When dividing a 64 bit integer by a 32 bit integer (normal division or remainder), gcc uses __umoddi3 even though the intel instruction 'div' can do this natively. On my machine, this bad assembly has a speed impact of at least 1.5* by simply replacing the call with 'div' and no further optimizations applied. These types of operations (multiplication and then modulus division) are very common in cryptography and coding theory. It is quite possible that fixing this bug would greatly improve gcc's performance in these areas. I have confirmed that this bug applies to versions 3.5, 3.4, and 2.95.4 in addition to the 3.3.3 against which it is filed. The example program is: #include <stdint.h> #include <stdlib.h> #include <stdio.h> int main(int argc, char** argv) { int i = 0; uint32_t x = atol(argv[1]), y = atol(argv[2]), z = 0; for (i = 0; i < 1000000000; ++i) { z += ((uint64_t)x*(uint64_t)y) % 3221225473UL; ++x; ++y; } printf("%d\n", z); return 0; } Compile with gcc -O2 foo.c -o foo (version 3.3.3). Then generate the assembly gcc -O2 foo.c -o foo.s and apply this patch: 47,54c47,64 < movl %eax, (%esp) < xorl %eax, %eax < movl %edx, 4(%esp) < movl $-1073741823, %edx < movl %edx, 8(%esp) < movl %eax, 12(%esp) < call __umoddi3 < addl %eax, -16(%ebp) --- > > // stuff from gcc: > // movl %eax, (%esp) > // xorl %eax, %eax > // movl %edx, 4(%esp) > // movl $-1073741823, %edx > // movl %edx, 8(%esp) > // movl %eax, 12(%esp) > // call __umoddi3 > // addl %eax, -16(%ebp) > > // my custom assembly: > movl $-1073741823, %ecx > div %ecx > addl %edx, -16(%ebp) > > // --- end changes > Now compile the assembly (gcc foo.s -o foo2) and compare the results and the speed difference. It is quite likely that gcc could do an even better job through good pipelining and better register assignment. Furthermore, in this particular example code, the divisor is a constant which might allow gcc to even optimize away the div altogether. However, I have no idea what the performance impact of this would be.
Confirmed.
Problem here is, that maximum quotient should always be 2^32-1, as it should fit in 32bit EAX register. Consider the case, when dividend is 0x0000 0001 0000 0000 and divisor is 0x0000 0001. The result won't fit in 32 bits, and division will produce #DE exception. For your case, divisor is 0xC000 0001. And with your assembly, if x*y is equal or more than 0xC000 0001 0000 0000 (= 13835058059577131008), #DE exception will be generated. I suggest to mark this bug as invalid, because it is not possible for gcc to know maximum value of (x*y).

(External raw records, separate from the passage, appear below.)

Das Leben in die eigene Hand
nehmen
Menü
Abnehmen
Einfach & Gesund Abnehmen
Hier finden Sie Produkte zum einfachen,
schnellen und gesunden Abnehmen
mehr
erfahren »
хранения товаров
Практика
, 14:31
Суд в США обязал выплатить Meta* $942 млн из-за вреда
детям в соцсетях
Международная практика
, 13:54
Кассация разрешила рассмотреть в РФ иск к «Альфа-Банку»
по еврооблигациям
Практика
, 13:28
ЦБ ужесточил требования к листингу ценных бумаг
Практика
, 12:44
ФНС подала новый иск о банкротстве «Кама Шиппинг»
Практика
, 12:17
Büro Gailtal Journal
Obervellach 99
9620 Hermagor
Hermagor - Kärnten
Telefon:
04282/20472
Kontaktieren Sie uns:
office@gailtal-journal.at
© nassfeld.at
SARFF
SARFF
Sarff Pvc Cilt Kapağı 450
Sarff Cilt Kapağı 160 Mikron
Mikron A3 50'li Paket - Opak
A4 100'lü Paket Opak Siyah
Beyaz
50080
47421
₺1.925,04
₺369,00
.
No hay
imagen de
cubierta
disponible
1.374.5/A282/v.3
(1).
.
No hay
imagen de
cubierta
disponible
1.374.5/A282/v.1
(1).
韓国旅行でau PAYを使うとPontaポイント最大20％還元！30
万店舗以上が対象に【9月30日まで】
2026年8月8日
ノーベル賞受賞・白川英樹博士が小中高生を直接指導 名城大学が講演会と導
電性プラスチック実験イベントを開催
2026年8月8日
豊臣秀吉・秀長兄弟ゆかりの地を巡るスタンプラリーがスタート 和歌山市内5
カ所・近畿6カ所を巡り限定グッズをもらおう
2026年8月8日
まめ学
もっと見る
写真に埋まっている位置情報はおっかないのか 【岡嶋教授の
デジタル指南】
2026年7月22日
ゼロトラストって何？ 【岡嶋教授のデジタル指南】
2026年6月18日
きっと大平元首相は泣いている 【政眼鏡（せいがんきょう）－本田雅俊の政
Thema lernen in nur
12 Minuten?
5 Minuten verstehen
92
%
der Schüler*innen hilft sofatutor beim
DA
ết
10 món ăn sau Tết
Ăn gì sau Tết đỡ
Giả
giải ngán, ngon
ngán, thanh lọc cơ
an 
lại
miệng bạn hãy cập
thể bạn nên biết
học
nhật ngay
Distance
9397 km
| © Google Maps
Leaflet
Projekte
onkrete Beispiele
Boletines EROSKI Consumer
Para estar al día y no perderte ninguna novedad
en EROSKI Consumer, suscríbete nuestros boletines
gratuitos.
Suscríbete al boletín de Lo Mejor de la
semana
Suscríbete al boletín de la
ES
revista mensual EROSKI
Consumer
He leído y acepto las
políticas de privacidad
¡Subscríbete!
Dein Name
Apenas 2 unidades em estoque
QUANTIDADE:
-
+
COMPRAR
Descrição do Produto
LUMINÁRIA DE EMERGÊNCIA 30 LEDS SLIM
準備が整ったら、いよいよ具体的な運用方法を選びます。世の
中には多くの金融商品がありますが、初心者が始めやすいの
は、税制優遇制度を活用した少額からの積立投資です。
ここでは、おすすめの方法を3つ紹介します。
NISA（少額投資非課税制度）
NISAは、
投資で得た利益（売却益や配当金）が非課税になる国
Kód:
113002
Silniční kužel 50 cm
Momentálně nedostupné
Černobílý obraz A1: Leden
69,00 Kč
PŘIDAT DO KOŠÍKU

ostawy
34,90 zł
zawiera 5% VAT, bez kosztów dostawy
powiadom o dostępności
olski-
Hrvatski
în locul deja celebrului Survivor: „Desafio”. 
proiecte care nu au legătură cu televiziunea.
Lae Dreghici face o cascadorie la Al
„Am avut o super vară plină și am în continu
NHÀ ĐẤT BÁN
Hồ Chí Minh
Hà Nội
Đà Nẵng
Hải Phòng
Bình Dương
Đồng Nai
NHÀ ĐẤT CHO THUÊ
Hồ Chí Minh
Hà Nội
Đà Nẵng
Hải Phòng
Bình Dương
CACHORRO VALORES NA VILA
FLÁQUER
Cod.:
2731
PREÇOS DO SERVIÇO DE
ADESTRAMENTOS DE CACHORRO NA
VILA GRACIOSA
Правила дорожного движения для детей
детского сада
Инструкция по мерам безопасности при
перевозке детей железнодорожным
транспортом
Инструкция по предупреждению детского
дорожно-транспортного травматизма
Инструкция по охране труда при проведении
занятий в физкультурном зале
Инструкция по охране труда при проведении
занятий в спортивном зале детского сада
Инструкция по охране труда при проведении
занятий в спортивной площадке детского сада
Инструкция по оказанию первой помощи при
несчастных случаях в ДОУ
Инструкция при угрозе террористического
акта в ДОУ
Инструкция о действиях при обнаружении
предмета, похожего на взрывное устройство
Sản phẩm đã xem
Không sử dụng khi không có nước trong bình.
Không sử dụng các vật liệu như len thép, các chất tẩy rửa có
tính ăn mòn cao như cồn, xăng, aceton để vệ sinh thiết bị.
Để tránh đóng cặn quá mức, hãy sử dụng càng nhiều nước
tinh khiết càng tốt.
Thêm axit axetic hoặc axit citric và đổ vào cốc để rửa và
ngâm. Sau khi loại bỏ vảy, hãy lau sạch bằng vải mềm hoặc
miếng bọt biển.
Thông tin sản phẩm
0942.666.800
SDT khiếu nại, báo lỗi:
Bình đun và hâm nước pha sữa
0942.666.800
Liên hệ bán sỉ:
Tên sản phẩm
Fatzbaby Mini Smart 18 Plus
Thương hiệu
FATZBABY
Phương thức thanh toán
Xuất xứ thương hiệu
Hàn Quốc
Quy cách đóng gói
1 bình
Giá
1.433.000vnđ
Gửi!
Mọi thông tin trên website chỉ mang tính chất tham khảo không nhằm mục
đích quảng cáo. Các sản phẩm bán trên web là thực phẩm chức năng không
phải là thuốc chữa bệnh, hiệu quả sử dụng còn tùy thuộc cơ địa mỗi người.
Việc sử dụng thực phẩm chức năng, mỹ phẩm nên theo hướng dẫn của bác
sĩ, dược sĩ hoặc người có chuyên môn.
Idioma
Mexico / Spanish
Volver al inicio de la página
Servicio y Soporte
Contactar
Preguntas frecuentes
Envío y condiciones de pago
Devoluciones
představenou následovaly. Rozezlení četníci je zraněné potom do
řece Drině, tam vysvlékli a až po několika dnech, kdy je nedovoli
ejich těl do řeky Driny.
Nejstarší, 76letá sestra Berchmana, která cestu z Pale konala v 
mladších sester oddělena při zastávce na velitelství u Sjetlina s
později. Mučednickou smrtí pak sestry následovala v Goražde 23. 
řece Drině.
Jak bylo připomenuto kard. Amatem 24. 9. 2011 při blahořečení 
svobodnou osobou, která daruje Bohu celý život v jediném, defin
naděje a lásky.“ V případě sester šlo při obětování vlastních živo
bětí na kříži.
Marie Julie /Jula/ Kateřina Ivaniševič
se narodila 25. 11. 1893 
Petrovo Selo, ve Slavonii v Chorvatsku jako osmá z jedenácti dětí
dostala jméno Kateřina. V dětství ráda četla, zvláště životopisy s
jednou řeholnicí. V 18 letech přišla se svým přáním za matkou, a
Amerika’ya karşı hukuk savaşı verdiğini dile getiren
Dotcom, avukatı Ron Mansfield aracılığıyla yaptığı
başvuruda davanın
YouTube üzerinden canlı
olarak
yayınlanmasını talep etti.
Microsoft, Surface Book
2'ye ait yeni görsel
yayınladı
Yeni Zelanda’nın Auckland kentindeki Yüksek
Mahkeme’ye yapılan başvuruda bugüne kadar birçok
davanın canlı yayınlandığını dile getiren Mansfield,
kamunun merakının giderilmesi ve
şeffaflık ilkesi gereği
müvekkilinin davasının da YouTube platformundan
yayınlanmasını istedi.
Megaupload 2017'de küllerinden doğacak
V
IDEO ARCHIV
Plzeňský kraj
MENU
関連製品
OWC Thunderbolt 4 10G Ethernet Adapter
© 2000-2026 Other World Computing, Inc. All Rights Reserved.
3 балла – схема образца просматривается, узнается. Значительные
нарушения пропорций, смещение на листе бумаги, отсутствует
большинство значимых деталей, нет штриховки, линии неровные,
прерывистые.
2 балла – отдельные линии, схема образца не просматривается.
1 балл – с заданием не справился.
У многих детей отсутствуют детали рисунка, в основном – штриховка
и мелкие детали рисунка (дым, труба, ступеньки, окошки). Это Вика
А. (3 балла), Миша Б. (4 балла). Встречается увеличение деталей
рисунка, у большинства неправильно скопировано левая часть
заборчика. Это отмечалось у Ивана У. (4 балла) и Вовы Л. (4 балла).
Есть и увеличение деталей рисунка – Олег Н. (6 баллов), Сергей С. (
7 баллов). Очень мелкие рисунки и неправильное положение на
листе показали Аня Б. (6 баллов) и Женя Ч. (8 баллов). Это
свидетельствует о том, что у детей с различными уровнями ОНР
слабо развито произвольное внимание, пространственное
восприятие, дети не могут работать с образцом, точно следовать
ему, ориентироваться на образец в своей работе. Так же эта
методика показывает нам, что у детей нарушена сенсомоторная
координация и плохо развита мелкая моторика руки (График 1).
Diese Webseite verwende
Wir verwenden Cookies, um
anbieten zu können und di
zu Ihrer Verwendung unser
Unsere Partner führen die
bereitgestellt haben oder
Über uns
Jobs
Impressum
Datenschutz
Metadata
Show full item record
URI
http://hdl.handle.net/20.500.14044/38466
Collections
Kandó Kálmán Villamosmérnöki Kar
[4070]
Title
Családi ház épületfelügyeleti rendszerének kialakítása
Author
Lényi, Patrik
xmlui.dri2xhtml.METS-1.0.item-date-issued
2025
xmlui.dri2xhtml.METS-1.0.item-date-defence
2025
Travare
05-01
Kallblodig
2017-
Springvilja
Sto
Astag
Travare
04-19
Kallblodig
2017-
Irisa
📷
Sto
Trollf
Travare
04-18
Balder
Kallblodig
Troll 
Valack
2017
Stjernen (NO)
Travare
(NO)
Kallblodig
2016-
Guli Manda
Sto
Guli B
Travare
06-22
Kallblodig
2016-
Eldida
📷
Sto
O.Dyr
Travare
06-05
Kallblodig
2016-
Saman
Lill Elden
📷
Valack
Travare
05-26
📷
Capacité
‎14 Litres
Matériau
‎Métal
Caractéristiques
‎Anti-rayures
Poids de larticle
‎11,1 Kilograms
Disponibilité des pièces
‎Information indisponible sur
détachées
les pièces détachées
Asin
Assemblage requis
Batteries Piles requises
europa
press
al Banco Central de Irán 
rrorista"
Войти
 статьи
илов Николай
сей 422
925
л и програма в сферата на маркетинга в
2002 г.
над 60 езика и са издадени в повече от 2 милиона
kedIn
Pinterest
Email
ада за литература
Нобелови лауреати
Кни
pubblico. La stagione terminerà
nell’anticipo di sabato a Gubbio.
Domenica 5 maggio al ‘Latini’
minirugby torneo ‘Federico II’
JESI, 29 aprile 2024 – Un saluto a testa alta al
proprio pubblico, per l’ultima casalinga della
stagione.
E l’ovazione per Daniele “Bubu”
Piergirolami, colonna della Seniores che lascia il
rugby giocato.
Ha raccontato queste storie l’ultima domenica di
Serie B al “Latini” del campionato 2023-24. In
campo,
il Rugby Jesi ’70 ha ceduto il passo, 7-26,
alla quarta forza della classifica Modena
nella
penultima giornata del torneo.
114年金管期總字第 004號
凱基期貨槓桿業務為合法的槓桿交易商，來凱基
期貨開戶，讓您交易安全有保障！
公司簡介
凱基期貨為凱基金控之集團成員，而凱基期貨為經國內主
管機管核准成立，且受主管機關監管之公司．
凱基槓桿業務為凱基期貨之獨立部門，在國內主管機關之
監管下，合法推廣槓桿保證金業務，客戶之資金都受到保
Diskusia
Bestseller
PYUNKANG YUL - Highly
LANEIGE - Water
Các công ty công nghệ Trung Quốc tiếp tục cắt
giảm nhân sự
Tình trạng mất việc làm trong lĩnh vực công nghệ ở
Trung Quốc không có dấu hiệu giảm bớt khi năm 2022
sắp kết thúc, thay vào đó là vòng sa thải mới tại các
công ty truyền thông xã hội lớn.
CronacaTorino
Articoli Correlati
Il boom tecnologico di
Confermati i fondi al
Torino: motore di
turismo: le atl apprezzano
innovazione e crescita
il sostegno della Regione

(In reply to comment #2) > Problem here is, that maximum quotient should always be 2^32-1, as it should fit > in 32bit EAX register. Consider the case, when dividend is 0x0000 0001 0000 0000 > and divisor is 0x0000 0001. The result won't fit in 32 bits, and division will > produce #DE exception. > > For your case, divisor is 0xC000 0001. And with your assembly, if x*y is equal > or more than 0xC000 0001 0000 0000 (= 13835058059577131008), #DE exception will > be generated. You're quite right; I hadn't considered this. > I suggest to mark this bug as invalid, because it is not possible for gcc to > know maximum value of (x*y). It's really a shame there's no way to inform gcc about the size. For modulus arithmetic, x and y are known to be less than m. Therefore, x*y%m and x*y/m must both fit in the registers. However, I have a couple points to make still. Firstly, the modulus will always fit inside EDX, regardless of the size of the product. I'm not an assembler expert, but isn't it possible to turn off the arithmetic exceptions prior to running DIV? As long as the code is only interested in the modulus, this would be much faster. At least in the case of finite mathematics (cryptography, coding theory, etc) only the modulus really matters and computing it is often also the critical section of the code. Even if the code is interested in both the quotient and the modulus, it seems that a quick comparison of the high 32bit part of EDX:EAX with the modulus could determine whether or not a DIV would suffice. If it doesn't then umoddi could be a fallback.
*** Bug 14255 has been marked as a duplicate of this bug. ***
(In reply to Uroš Bizjak from comment #2) > I suggest to mark this bug as invalid, because it is not possible for gcc to > know maximum value of (x*y). Invalid then.
Well, during expansion VRP can be queried (SSA_NAME_RANGE_INFO or ranger if it is extended to be queryable during expansion) and in some cases (not in the #c0 testcase though) we can know the range.